I didn’t think that I would be healed right away from this. I know it takes longer than four days to get over someone that you cared about. It takes time to accept the reality of the situation. But I need to tell myself that this isn’t fully my fault. Because, well, it isn’t.
He said when we broke up that it wasn’t much of a “fault” issue. Which, it isn’t. But what I still don’t understand is WHY did he let it get to this point? Why did he never communicate that there were issues? WHY is he worried about things that won’t happen for years to come? Questions that I will never receive answers to, but my mind still wonders why. Why, why, why.
In the beginning, I asked myself where I went wrong. I asked this even before we broke up. The few weeks of lessened communication, where he didn’t speak to me much. Now, that ‘I’ has changed to ‘it’, in terms of where the relationship went wrong. Was it because of the fact that we were on different levels? Was it the lack of communication? I mean, there are a myriad of reasons as to why this happened. But I am again presented with a crossroad:
Do I keep asking myself for answers? Or do I just move forward?

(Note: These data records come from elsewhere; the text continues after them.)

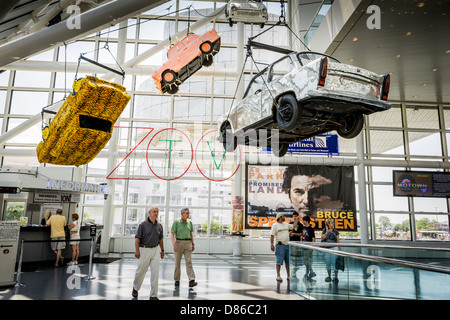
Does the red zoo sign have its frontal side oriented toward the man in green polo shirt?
yes

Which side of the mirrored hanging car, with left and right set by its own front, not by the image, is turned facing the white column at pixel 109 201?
front

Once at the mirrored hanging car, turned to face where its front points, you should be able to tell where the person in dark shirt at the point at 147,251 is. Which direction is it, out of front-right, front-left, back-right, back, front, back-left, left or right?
front-left

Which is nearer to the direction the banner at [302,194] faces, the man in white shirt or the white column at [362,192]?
the man in white shirt

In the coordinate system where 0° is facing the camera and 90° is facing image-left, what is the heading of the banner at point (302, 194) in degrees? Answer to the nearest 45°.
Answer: approximately 0°

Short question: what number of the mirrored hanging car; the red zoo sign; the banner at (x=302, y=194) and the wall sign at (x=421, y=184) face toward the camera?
3

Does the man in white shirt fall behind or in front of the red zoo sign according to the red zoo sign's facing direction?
in front

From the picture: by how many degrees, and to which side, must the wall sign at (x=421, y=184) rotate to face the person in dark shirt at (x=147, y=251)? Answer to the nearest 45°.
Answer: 0° — it already faces them

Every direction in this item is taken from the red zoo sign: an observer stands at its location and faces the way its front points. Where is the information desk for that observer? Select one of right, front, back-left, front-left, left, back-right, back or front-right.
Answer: front-right

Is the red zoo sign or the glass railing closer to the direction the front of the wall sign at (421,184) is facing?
the glass railing

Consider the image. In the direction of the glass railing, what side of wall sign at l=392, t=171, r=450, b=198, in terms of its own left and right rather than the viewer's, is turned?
front

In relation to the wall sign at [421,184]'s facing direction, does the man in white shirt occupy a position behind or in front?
in front

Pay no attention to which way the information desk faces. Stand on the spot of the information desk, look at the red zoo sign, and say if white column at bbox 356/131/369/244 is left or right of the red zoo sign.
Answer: right

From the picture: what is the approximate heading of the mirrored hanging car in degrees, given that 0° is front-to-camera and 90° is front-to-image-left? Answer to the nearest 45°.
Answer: approximately 135°
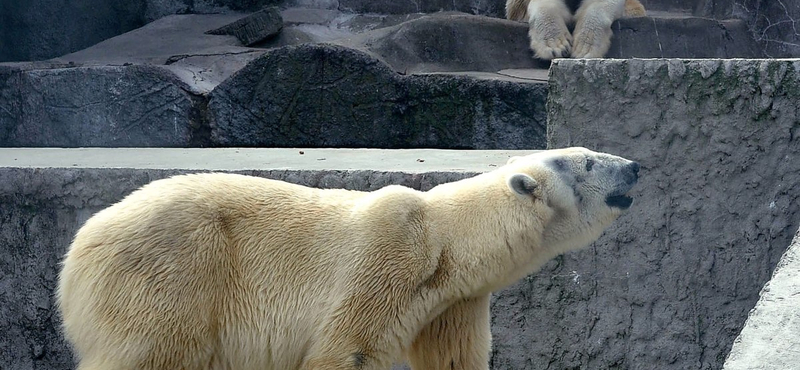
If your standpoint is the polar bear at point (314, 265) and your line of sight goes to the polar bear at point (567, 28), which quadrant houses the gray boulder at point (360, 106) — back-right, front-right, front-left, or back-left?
front-left

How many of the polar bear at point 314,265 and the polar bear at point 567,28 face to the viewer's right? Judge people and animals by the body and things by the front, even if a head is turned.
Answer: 1

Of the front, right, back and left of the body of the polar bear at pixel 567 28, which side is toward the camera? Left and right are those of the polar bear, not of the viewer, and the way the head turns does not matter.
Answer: front

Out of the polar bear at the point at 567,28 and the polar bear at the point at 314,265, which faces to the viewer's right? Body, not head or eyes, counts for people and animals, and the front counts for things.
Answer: the polar bear at the point at 314,265

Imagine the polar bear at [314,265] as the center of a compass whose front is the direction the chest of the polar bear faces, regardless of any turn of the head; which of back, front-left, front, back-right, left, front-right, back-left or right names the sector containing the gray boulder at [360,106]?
left

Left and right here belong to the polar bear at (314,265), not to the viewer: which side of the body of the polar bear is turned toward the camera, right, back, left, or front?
right

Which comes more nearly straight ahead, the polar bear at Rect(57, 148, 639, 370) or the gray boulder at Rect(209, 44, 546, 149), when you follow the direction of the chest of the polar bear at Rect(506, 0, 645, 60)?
the polar bear

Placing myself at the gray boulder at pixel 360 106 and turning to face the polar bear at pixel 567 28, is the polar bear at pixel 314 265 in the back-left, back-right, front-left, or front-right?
back-right

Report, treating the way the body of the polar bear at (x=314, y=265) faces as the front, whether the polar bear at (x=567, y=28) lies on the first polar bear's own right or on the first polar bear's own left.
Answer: on the first polar bear's own left

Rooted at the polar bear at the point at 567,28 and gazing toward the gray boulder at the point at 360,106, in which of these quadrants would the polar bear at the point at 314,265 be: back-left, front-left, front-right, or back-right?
front-left

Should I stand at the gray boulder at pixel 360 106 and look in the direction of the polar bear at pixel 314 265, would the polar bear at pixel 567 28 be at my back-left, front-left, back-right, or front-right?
back-left

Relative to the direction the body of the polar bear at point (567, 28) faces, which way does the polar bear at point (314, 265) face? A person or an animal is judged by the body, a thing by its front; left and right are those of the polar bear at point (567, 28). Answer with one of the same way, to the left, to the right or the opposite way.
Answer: to the left

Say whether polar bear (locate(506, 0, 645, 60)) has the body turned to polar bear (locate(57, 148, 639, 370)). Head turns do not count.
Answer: yes
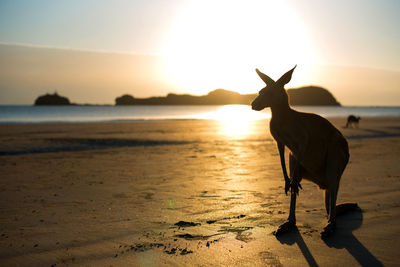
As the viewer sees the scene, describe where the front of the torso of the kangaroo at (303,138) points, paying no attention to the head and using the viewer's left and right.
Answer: facing the viewer and to the left of the viewer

I used to have a theory. When I was younger, I felt that for every month that you dated someone, it took double the time to get over them. I mean, I dated one guy off and on for a year and a half..and the total time together probably equated to eight or nine months. And it took me from January of ‘09 to April of ‘10 to finally get over it..which is about double the time that I dated him. So if this is the case…if I dated my ex for ten months, I need to HOPE that it doesn’t take almost two years.
It also hurts, because, I never told him this, but there were some things that I had lost trust on. All the stories. All of the internships that he blew off for one thing or another. Why he never got a job. And why if he got two internships in Orlando in January/February of 2011, why did he wait until April, when the internships supposedly started, to look for jobs and apartments? I tried giving him the benefit of the doubt, but I was torn. Absolutely torn.
So, while I’ve accepted that I’ll never get my answers, and accepted that it’s over, I’m still sad. And I also wonder why if he WANTS to be friends with me hasn’t he contacted me yet? I’m confused.
But, alas, it’s been four days. And I know that I will be okay.